One of the first methods was called the “Dutch Process” and was
developed in the 17th century. The first step in this process
was for workers to take the dull, bluish gray, metallic lead to
the smelter to be recast in the shape of large thin belt
buckles. The lead buckles were then corroded with acid in the
presence of carbon dioxide. Next, these lead buckles were
stacked inside ceramic pots that contained a few ounces of
diluted acetic acid, usually vinegar. The stack room was filled
with layers of spent, tanbark filled pots, and boards until the
stack almost touched the ceiling. After 6-14 weeks, the chemical
reaction was complete and the blue bed was transformed
into a white bed. Often times the white lead encrusting
the buckles grew so thick it would crack the ceramic pots.
The
workers would then disassemble the white beds by dumping the
ceramic pots onto separating tables, hand scrapping and pounding
the flaky lead carbonate from the buckles. Some factories used
mechanical separators operated by workers to perform this task.

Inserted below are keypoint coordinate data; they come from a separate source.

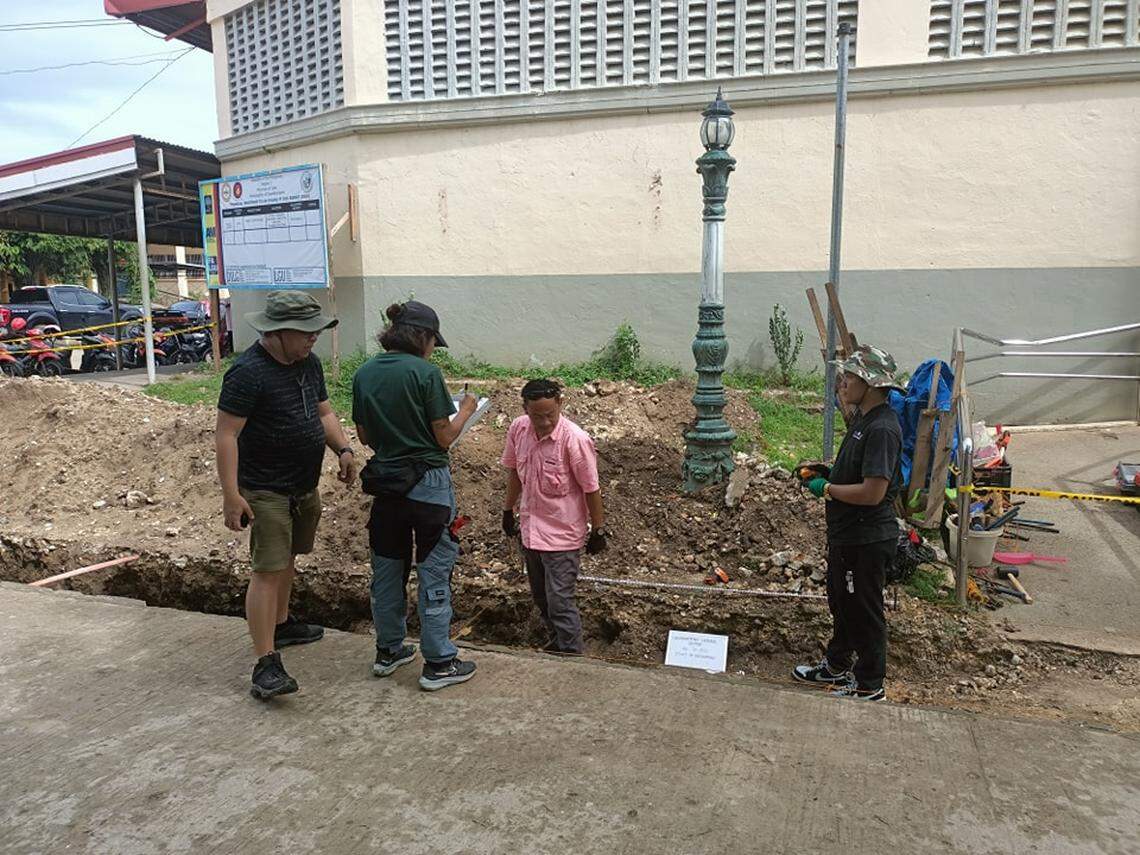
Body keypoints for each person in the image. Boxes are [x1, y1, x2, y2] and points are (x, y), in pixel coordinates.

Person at [215, 290, 357, 701]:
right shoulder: (247, 373)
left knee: (289, 556)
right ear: (278, 332)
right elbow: (227, 435)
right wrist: (231, 494)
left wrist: (343, 448)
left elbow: (324, 411)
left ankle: (281, 623)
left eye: (316, 330)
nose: (314, 338)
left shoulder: (308, 363)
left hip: (302, 485)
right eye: (306, 331)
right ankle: (265, 663)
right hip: (265, 488)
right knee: (267, 568)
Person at [352, 301, 479, 691]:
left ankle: (388, 650)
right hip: (429, 485)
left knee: (387, 568)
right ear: (422, 337)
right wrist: (467, 409)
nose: (433, 349)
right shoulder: (426, 373)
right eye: (433, 342)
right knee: (434, 569)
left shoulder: (364, 373)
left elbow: (365, 436)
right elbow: (443, 436)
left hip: (386, 485)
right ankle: (439, 662)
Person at [793, 345, 904, 702]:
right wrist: (829, 474)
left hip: (866, 539)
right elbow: (858, 473)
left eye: (850, 377)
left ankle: (870, 684)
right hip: (848, 535)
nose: (842, 383)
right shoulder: (863, 420)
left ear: (870, 384)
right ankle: (837, 665)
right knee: (843, 603)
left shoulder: (882, 428)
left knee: (863, 610)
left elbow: (873, 492)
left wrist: (827, 489)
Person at [501, 379, 607, 655]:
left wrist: (598, 530)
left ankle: (571, 655)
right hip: (531, 533)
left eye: (550, 414)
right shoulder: (519, 429)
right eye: (537, 416)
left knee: (560, 601)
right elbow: (514, 473)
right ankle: (556, 644)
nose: (545, 422)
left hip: (562, 536)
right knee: (541, 598)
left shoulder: (575, 440)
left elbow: (591, 488)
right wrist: (508, 510)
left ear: (560, 404)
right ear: (525, 409)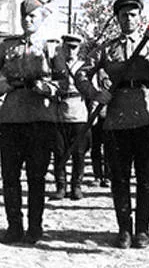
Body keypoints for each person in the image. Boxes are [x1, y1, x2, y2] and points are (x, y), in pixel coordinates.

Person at [75, 0, 149, 249]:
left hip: (147, 116)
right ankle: (124, 229)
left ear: (140, 18)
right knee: (119, 178)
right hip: (117, 119)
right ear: (117, 19)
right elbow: (81, 73)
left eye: (133, 15)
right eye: (124, 15)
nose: (128, 19)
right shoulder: (107, 48)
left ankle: (143, 230)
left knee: (147, 178)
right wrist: (95, 93)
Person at [0, 0, 58, 245]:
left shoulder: (51, 47)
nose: (28, 20)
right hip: (11, 118)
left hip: (40, 119)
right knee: (10, 176)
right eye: (24, 16)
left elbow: (64, 81)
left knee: (37, 177)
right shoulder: (7, 46)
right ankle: (14, 227)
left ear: (41, 18)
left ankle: (35, 227)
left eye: (33, 16)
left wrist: (47, 88)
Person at [50, 34, 90, 201]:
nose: (70, 51)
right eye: (67, 47)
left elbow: (92, 90)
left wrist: (92, 116)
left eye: (74, 47)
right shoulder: (55, 66)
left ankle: (76, 186)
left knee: (79, 154)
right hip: (60, 113)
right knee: (59, 152)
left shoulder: (85, 66)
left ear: (79, 49)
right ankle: (61, 186)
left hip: (79, 113)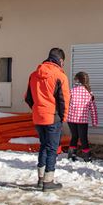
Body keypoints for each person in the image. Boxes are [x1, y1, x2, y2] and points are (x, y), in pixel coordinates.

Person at [25, 47, 70, 191]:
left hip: (38, 117)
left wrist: (37, 109)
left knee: (43, 146)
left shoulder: (33, 75)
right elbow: (63, 100)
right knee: (52, 149)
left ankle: (40, 178)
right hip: (52, 117)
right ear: (61, 61)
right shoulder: (60, 76)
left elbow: (28, 98)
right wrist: (63, 118)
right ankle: (48, 181)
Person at [66, 71, 98, 162]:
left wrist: (64, 116)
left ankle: (71, 155)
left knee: (74, 136)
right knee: (83, 138)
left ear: (77, 80)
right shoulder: (89, 93)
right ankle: (87, 157)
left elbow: (66, 104)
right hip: (82, 120)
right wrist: (94, 121)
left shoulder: (71, 91)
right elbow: (93, 109)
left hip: (71, 119)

After this process, the powder was dried and put into wooden
caskets for shipment. White lead pigment was then added to
linseed oil, other pigments, and turpentine to create lead-based
paint.
The
formation and usage of lead pigments were known over a century
ago to cause serious illness and in some cases death among
workers and the public. Workers became ill in all steps of the
manufacturing process and in the application of the paint. Many
suffered from painter’s colic, better known as plumbism, which
is a toxic condition produced by the absorption of excessive
lead into the system. Often workers were sent to the hospital
for lead poisoning within the first month of employment.
In
1910, the House of Representatives committee conducted a hearing
for a bill that may have kept lead-based paint off American
walls. At this hearing Marion E. Rhodes testified that, “the
most eminent scientists and doctors of Great Britain…reached the
conclusion that white lead is poison…the small particles that
result from chalking…when taken by inhalation into the lungs,
are absorbed and become poison to the system.” A separate bill
was introduced to the house in May 1910 which, in the interest
of public health, called for federal intervention in regulating
the manufacture, sale, and use of any paint containing white
lead. This bill also included a measure to require all
lead-based paints to be “labeled with a skull and crossbones and
the words Poison: white lead.” These warnings went
unheeded.
The
president of the National Lead Company, Edward J. Cornish,
admitted in a 1921 letter to the dean of Harvard Medical School,
David Edsall, that “manufacturers as a result of fifty to sixty
years experience, agreed that lead is a poison when it enters
the stomach of man—whether it comes directly from the ores and
mines and smelting works or from the ordinary forms of carbonate
of lead, lead oxides, and sulfate and sulfide of lead”.
Not
only had the paint manufacturers identified and admitted the
dangerous nature of lead, the international community had as
well. At the 1921 Third International Labor Conference of the
League of Nations held in Geneva, 400 delegates from 40 nations
discussed the regulation of the lead trade. The United States
did not attend the Conference and did not agree to the
resolution to ban lead-based paints from homes. It was not until
1977 that the federal government prohibited the use of lead
paint from most residential applications. From 1910 through
1977, over 4,000 tons of lead pigments were used in homes and
products throughout the United States.